▸ INSTRUCTIONS:
A. Answer these from the interview with Andy Hertzfeld:
(i) In 1977, what did Byte Magazine say the Apple II was the first product to fully qualify as?
(ii) What did the Lisa cost originally?
(iii) Whose ideas was the Lisa's mouse-driven graphical interface based on?
B. Name every person mentioned by name in the interview with Andy Hertzfeld.

┌─ SELECTED EXCERPT

Published in Pioneers

Andy Hertzfeld on building the Macintosh

By Devon Zuegel

Product

12 min read
Andy Hertzfeld

Welcome to the first episode of Tools & Craft! My name is Devon, and I spoke with Andy Hertzfeld, a member of the team that built the original Macintosh.

I've always been fascinated by the process of creating new tools and interfaces, especially those that amplify our thought and communication. We’ve all seen the legendary Apple keynotes and how personal computing has transformed the way we live and work, but what I was really interested to learn from Andy was what it was like to shape that vision from scratch, what it was like to work as an engineer when most people didn’t even really understand what a computer was, when the frontier of what it could become was wide open.

ANDY: You're not really doing something very revolutionary if you're not running into some dead ends. Yeah, things could work out differently. If I started the same thing again, it might turn out different from the paths I've gone down.

DEVON: My name is Devon, and I'm a software engineer. Today, we’re going to talk to Andy Hertzfeld, a member of the team that built the original Macintosh.

The Mac transformed the way we interact with computers. It was the first successful PC with a mouse and graphical interface, and its 1984 unveiling set the standard for personal computing ever since.

... there was no commercial market at all. It wasn't even well understood that anyone would pay for computer software.

ANDY: You don't have a clear idea of what it's going to be when you start, you have an inkling and then, each step tells you what the next step is but you don't know what the next step is until you've gotten to a certain point.

DEVON: We’ve all seen the legendary Apple keynotes and how computers have transformed the way we live and work, but what I was really interested to learn from Andy was what it was like to shape that vision from scratch.

ANDY: There were a few other people like that, who would just hang in the store all day Saturday to gape at the Apple II. Those people became the people who started the first user's group. I knew them because I, too, was one of the people transfixed by it at the store. One of the times I was at the store, someone handed me a little notice, "Hey, we're starting a user's group."

It was even more important actually once you had one to go meet with other people to exchange programs and hear the latest rumors.

I was up like almost all night the day before, just polishing up whatever programs I had written that month, all to give away to the club. There was no commercial market at all. It wasn't even well understood that anyone would pay for personal computer software. It was all just totally driven by enthusiasm and then, just giving it away.

My job was really to take the brilliant work that Bill Atkinson did for the $10,000 computer and try to get that to fly in a $2,000 computer.

DEVON: The Apple II enchanted a generation of hackers. In 1977, Byte Magazine wrote that it was "the first product to fully qualify as the 'appliance computer', a completed system which is purchased off the retail shelf, taken home, plugged in and used".

A year later, Apple began work on the Lisa. The team introduced a new paradigm based on ideas from XEROX Parc: the mouse-driven graphical interface.

ANDY: The problem with the Lisa was, it was going to be very expensive compared to the Apple II. It ended up costing $10,000 originally and that's in $1983 so that would be more like $40-50,000. Today, that's not a computer for the masses. Whereas, we were really inspired by the Apple II, which was affordable to an individual.

└─
┌─ INFORMATION SUPPLIED

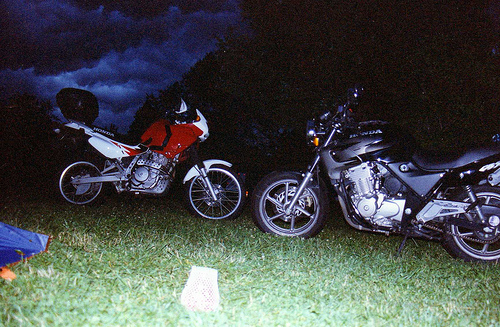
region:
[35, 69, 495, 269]
There are two motorcycles.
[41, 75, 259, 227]
One motorcycle is smaller than the other.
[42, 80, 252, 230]
One motorcycle is red.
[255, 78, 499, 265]
One motorcycle is black.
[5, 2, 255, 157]
The sky is full of clouds.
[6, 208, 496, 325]
There is grass on the ground.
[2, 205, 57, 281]
The corner of a tent is visible.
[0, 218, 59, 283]
The tent is blue.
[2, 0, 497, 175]
The photo is a nighttime scene.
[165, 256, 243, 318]
There is a white object on the grass.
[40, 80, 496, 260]
Two parked Motorcycles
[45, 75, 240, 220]
White and red Motorcycle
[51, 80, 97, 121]
Black toolbox of motorcycle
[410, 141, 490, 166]
Single seat of motorcycle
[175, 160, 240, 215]
Front tire of motorcycle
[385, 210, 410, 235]
Pedal in the left side of motorcycle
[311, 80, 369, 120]
Grey grip of motorcycle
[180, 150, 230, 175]
Front fender over the wheel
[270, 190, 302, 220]
Rotor of motorcycle wheel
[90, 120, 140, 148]
Passenger seat of red and white motorcycle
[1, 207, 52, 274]
A piece of a blue tarp on grass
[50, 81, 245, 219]
A red and white motorcycle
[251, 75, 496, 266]
A black motorcycle in grass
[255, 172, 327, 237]
Front tire on black motorcycle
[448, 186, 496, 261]
Back tire on black motorcycle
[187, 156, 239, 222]
Front tire on red and white motorcycle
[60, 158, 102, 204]
Back tire on red and white motorcycle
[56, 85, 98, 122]
Luggage compartment on red and white motorcycle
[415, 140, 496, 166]
Seat on black motorcycle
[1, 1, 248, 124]
White rushing water at night near motorcycles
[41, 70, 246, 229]
Red and white motorcycle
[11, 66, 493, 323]
Tan motorcycle on grass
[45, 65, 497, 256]
Two parked motorcycles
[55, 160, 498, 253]
Wheeles of motorcycle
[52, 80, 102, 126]
Black box tools of red and white motorcycle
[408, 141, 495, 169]
Single sit motorcycle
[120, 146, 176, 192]
Engine of red and white motorcycle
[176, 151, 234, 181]
Front fender of motorcycle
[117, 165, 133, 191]
Pedal of red and white motorcycle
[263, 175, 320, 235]
Aluminium rim of motorcycle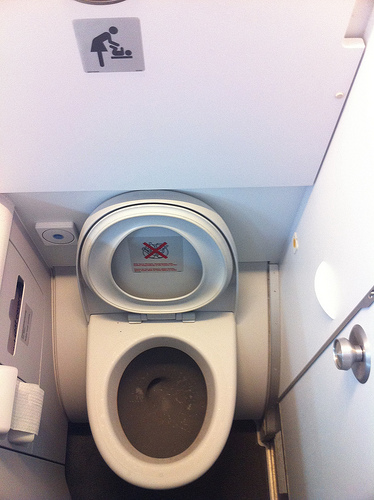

└─

▸ RESPONSE LIST:
A.
(i) The "appliance computer"
(ii) $10,000
(iii) XEROX Parc's

B. Andy Hertzfeld, Devon Zuegel, Bill Atkinson